» 本文:
────────────────────────────────────────

NPO熊野みんなの家講座資料

イエス・キリストの生涯と言葉を、現代心理学を通して味わい、未来をみつめる講座資料
 
☆ はじめに この講座の意図するところ ☆ (万人のためにはあらず)
 
 仏教には、「一切皆苦」「四苦八苦」という言葉があります。生老病死や人間関係での対立、苛政、生活苦など、いつの時代も人生には苦しみの縁と種(不条理)が満ちています。その苦しみの解決や人生をいかに生きるべきかの「宗なる教え」として、宗教が生まれます。イエス・キリストの生涯と言葉もそのようにして生まれました。
 
 その時代の目の前の苦しみへの対処を具体的に語った「ことば」も、長い歴史の中で姿を変えていきます。翻訳され、編集され、伝播していく過程で、多くの変遷や添加があったことでしょう。
「言葉」は新たに行動や生活と結びつき、時にはその行動や生活が、弾圧を受けたり、あるいは、他の生き方や教えと対立し、戦いになること、弾圧する側になることもありました。
しかし、イエス・キリストの生涯と言葉が、これまで多くの人々の救い、人生の指針となって来たことも確かです。
 そのイエス・キリストの生涯と言葉は、教会の洗礼を受けていなくとも、また、キリストの死と復活による贖罪への確信が伴わなくとも、直接イエス・キリストに尋ね、黙想し、生活実践することでも味わえると、私は思っています。と言って、信仰や同学はいらないと言っているのでもありません。揺れながらも、自分を信じること、人間を信じること、人間の認知を超えた生命ネットワーク全体の力を信じることなくして、人が生きていけるとは思えません。

────────────────────────────────────────

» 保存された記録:
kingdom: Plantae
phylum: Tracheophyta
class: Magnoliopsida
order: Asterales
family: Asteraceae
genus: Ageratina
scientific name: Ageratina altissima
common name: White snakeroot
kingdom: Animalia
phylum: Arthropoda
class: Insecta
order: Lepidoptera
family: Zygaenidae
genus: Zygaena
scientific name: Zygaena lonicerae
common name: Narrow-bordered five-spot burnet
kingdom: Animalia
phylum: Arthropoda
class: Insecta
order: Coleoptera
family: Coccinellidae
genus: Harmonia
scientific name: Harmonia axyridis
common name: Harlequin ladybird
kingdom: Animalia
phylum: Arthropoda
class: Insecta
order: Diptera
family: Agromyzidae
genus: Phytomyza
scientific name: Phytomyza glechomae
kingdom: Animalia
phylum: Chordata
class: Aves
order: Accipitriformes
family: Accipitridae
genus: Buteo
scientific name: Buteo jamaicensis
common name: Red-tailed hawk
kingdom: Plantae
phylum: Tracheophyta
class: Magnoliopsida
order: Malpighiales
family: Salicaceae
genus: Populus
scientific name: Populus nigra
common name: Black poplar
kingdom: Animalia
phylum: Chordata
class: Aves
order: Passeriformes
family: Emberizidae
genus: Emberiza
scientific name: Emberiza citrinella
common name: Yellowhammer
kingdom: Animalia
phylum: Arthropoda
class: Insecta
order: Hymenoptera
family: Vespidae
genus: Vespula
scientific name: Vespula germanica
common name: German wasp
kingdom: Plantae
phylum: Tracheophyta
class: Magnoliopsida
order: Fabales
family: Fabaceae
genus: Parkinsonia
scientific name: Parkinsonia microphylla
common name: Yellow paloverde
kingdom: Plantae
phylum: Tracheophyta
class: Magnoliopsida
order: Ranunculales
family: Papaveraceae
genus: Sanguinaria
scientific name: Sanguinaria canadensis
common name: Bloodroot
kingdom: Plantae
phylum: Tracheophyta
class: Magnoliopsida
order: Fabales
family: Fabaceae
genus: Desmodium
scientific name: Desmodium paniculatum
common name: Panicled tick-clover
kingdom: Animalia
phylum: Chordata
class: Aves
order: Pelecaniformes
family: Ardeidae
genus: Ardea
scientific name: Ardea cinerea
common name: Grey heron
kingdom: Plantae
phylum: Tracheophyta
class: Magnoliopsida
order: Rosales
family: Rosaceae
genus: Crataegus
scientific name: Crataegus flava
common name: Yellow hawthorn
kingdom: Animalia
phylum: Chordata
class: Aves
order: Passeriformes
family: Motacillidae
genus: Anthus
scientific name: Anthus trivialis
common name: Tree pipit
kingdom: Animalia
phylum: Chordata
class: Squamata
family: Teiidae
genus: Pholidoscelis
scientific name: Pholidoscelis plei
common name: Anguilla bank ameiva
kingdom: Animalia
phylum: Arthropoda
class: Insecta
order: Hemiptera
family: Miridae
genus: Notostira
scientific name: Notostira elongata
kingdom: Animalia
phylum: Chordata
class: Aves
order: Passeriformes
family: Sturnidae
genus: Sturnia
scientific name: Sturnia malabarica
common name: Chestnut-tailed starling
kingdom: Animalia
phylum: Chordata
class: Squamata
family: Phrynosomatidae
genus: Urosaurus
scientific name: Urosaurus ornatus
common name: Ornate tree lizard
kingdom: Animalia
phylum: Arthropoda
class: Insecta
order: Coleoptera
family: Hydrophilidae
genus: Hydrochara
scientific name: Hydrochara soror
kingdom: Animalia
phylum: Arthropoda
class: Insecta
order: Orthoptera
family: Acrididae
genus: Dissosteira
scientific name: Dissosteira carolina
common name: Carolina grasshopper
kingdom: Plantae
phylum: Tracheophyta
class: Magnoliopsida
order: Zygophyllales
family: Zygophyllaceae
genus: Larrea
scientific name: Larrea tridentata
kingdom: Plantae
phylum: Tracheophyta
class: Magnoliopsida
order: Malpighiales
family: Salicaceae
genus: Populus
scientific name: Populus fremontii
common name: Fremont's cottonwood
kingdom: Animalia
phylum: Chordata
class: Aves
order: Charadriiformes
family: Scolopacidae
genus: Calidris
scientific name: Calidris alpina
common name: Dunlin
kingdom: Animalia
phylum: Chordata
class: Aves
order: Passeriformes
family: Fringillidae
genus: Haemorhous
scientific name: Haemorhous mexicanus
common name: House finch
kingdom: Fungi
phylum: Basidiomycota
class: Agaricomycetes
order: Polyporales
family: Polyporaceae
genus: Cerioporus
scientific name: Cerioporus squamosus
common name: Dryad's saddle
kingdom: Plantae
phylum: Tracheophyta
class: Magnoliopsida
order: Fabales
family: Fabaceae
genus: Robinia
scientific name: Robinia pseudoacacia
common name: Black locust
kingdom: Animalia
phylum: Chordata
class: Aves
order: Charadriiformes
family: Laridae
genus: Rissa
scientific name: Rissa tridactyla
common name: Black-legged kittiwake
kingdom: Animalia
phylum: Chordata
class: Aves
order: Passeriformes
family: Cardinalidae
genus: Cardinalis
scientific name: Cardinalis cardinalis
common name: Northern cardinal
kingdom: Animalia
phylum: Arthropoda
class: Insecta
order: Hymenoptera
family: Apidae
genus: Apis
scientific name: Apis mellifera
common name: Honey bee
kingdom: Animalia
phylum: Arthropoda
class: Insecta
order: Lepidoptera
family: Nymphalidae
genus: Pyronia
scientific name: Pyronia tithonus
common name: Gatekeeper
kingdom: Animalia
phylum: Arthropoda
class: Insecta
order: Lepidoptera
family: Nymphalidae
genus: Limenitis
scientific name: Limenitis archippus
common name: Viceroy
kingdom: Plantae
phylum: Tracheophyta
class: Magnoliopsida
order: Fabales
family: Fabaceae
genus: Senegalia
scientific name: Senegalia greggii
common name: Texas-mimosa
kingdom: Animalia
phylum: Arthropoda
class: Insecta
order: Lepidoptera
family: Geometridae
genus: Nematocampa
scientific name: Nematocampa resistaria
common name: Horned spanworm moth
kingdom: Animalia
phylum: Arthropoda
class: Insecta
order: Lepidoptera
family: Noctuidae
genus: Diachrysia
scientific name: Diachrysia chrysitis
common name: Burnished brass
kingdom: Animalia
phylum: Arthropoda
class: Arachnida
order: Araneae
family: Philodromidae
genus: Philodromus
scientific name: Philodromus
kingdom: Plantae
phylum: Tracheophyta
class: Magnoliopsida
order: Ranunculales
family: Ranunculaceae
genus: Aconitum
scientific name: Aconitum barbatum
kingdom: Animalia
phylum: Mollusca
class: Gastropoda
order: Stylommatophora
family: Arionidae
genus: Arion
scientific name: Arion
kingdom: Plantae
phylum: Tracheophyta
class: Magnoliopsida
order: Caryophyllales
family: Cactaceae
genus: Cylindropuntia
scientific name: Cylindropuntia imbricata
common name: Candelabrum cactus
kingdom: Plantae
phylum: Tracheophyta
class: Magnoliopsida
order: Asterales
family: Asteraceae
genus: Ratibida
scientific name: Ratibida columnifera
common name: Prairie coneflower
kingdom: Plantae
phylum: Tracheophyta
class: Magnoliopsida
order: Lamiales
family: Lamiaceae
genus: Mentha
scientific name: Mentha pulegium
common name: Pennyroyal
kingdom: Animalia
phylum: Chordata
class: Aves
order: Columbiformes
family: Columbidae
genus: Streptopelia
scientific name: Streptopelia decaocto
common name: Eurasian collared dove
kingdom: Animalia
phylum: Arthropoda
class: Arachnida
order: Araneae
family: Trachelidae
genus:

────────────────────────────────────────

» 取り組む課題:
a. キリスト講座の本文から、「イエス・キリストの生涯と言葉を、現代心理学を通して味わい、未来をみつめる講座資料」から「や添加があったことでしょう。」までを、両端も含めて一字も変えずに書き写してください。
b. イエス・キリストについての講座資料の本文を、最後の文のあとから書き継いでください。
上に並んだ行は、今回は使いません。

» 課題の答え:
a.
イエス・キリストの生涯と言葉を、現代心理学を通して味わい、未来をみつめる講座資料
 
☆ はじめに この講座の意図するところ ☆ (万人のためにはあらず)
 
 仏教には、「一切皆苦」「四苦八苦」という言葉があります。生老病死や人間関係での対立、苛政、生活苦など、いつの時代も人生には苦しみの縁と種(不条理)が満ちています。その苦しみの解決や人生をいかに生きるべきかの「宗なる教え」として、宗教が生まれます。イエス・キリストの生涯と言葉もそのようにして生まれました。
 
 その時代の目の前の苦しみへの対処を具体的に語った「ことば」も、長い歴史の中で姿を変えていきます。翻訳され、編集され、伝播していく過程で、多くの変遷や添加があったことでしょう。

b.
  
 議論することや批判すること、知識を増やすことがこの講座の目的・意図ではありません。解決志向アプローチ、リフレーミングという心理学的な「偏光サングラス」をかけることで、錯綜する情報の中から、私達が今直面している具体的な苦しみの解決に繋がることがらを抽出し、それぞれが今自分の人生で課題としていることについて何らかの参照になればと思っています。心理学という入口から入って、各自更に奥にある人生の扉を開こうというのが本講座の意図です。
  
○まずは福音書を、人づてではなく、あなた自身の目で読んでみましょう。
 一般に、マタイ伝、マルコ伝、ルカ伝、ヨハネ伝の4つの福音書があります。1945年に、あらたにトマス福音書が発見されています。その語り伝えるところは、違いがあり、一致していません。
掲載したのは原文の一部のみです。